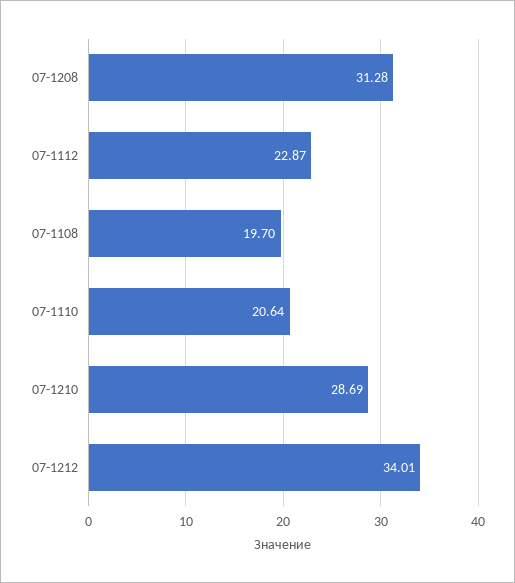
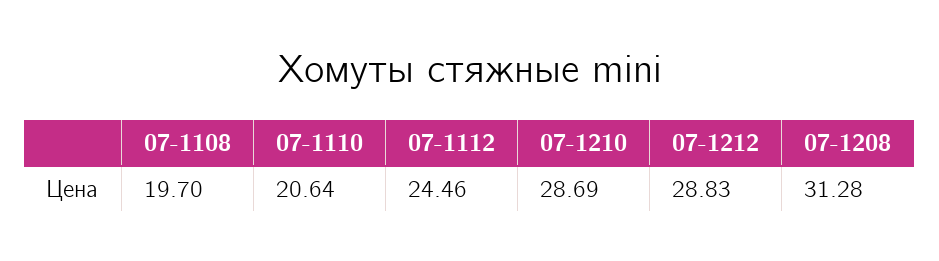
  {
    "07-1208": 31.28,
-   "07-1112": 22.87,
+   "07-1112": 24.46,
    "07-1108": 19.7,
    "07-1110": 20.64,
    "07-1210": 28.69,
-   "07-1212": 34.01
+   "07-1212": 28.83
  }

□ □ □ □

Please reproduce every record exactly, leaving the pictures out.

Solution to the exercise>
  {
    "07-1208": 31.28,
-   "07-1112": 22.87,
+   "07-1112": 24.46,
    "07-1108": 19.7,
    "07-1110": 20.64,
    "07-1210": 28.69,
-   "07-1212": 34.01
+   "07-1212": 28.83
  }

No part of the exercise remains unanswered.